The Egyptian court that sentenced former Egyptian president Mohamed Morsi to death this week may have done more than commit a human-rights violation. It may have condemned Egypt to years of violence and more decades of economic stagnation. Support for the Muslim Brotherhood, which Morsi led, probably has fallen to about a fifth of Egyptians, but that is a very large minority to nurse a grudge against the system. Bombings and violence have returned to Egypt’s Luxor tourist destination, which last witnessed a major attack in 1997. The US government appears now to have made its peace with Egypt’s military junta, satisfied that the holding of phony presidential “elections” in 2014, won by a general, has removed the stigma of the 2013 coup. Arms and aid shipments are back to normal, and the rise of ISIL has made the military regime useful to the West.
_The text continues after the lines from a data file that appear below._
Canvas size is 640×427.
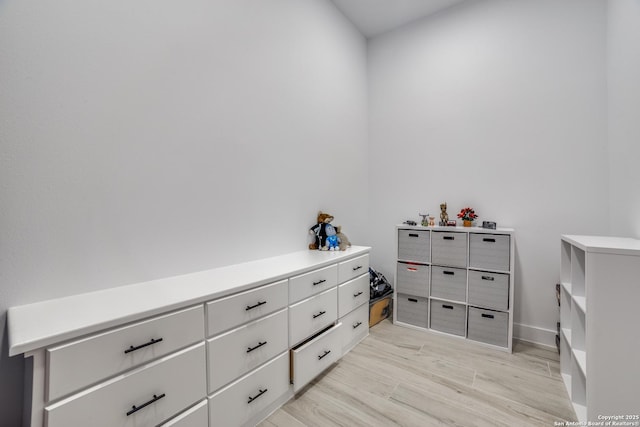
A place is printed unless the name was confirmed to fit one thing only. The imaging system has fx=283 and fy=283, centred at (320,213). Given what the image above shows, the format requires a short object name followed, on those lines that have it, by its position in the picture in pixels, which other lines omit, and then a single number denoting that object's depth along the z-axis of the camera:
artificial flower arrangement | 2.57
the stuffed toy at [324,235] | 2.44
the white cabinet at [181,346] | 0.91
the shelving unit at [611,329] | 1.30
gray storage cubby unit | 2.29
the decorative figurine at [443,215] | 2.66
Morsi squeaked to victory in the June 2012 presidential elections against Ahmed Shafik, a former Air Force general and deposed dictator Hosni Mubarak’s last prime minister. Egyptians, who had demonstrated in the millions against dictatorship and lack of jobs or affordable staples in 2011 at Tahrir Square and elsewhere in the country, faced an unpalatable choice in their first free and fair presidential poll. It was conducted on the French model, with some 14 candidates in a first round in May (I was in Egypt then, and the hope was palpable) and then a run-off between the two top vote-getters. Most Egyptians were deeply disappointed at this Hobson’s choice between the religious right wing and a man of the old regime. In effect, they’ve never since had any other choice.
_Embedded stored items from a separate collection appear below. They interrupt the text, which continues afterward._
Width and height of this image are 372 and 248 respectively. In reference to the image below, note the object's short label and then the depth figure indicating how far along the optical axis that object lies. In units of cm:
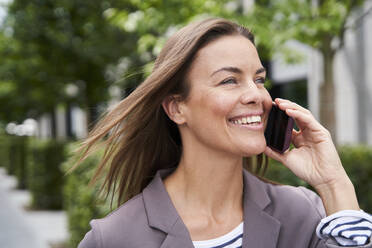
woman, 176
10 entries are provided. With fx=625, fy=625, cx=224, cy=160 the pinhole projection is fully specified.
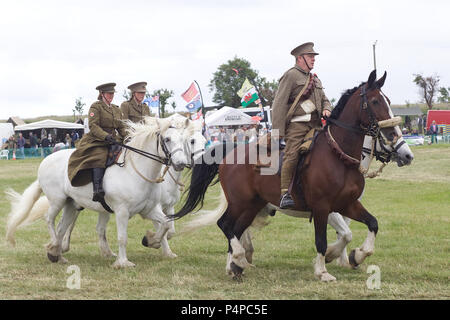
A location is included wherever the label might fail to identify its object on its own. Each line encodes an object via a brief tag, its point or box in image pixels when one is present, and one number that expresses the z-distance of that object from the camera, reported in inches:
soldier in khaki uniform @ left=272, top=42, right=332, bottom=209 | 293.0
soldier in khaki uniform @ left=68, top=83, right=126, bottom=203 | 344.8
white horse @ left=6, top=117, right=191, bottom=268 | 333.1
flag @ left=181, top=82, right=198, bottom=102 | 1138.5
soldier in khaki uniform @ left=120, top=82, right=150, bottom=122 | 392.2
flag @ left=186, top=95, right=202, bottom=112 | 1144.8
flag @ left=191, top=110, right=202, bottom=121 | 1060.5
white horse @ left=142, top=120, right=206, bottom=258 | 356.5
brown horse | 278.7
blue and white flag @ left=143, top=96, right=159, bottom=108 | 1123.3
The Egyptian Revolution of 2011 broke out on January 25. Three days later, Mubarak’s secret police arrested Morsi and 23 other Muslim Brotherhood leaders, even though the Brotherhood leadership had been cautious about participating in the protests and formed a minority of the demonstrators. Two weeks later, in the chaos of the revolution, the Brotherhood figures made a daring jail break. Regime officials charged at the time that they were aided in escaping by Gaza-based Hamas and by Lebanon-based Shiite Hezbollah guerrillas, which seems a little unlikely, to say the least. Further, it was alleged that they passed the plans of the maximum-security prison to those groups, which the Egyptian government sees as terrorists, and so became guilty of material support of terrorism. It is typical of the Egyptian military to attempt to smear the Muslim Brotherhood, which foreswore violence in the 1970s, as being no more than a terrorist organization closely connected to actual terrorists like Al Qaeda. It was for the jailbreak and its circumstances that Morsi was sentenced to death this week, even though the current regime says it honors the January 25 revolution that Morsi’s questionable arrest had been intended, in part, to forestall.
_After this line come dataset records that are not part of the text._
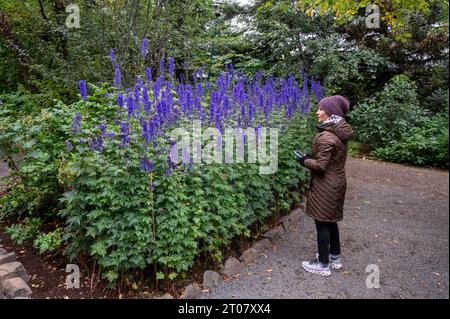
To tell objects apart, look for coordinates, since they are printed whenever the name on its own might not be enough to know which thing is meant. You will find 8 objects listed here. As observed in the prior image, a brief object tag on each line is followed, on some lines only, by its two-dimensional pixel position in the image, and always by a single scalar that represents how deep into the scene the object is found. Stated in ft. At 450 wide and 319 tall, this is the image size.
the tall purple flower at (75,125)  9.98
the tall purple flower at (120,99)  10.03
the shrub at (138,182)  9.30
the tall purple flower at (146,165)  9.17
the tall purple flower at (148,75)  12.33
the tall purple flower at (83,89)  10.43
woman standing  10.74
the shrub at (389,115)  26.96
Morsi’s year in power did not reflect well on him. He proposed banning unlicensed public demonstrations, a measure implemented by the current junta. He prosecuted young dissidents who criticized him for political libel, including the leader of the April 6 Youth organization, Ahmed Maher, now jailed by the military. He went after comedian Bassem Youssef. He is accused of having mobilized plainclothes Brotherhood thugs against demonstrators. He pushed through a fundamentalist-tinged constitution in the face of protests by women, Coptic Christians, youth activists, and liberals. He tried to pack the courts with Brotherhood members, tried to impose fundamentalists (some with a violent past) as provincial governors, and tried to create, unconstitutionally and by fiat, a national legislature dominated by the Brotherhood. In short, he conducted what looked to most Egyptians like a slow-motion coup. His economic policies were a disaster. Egypt exploded in anger against him in June of 2013, with millions in the streets and the biggest demonstrations, up and down the Nile, that the country had ever seen. Some of the youth leaders of this protest movement had links with the officer corps, but it is impossible to explain such massive demonstrations by factory workers, urban quarters, towns, and villages as a mere paid-for conspiracy.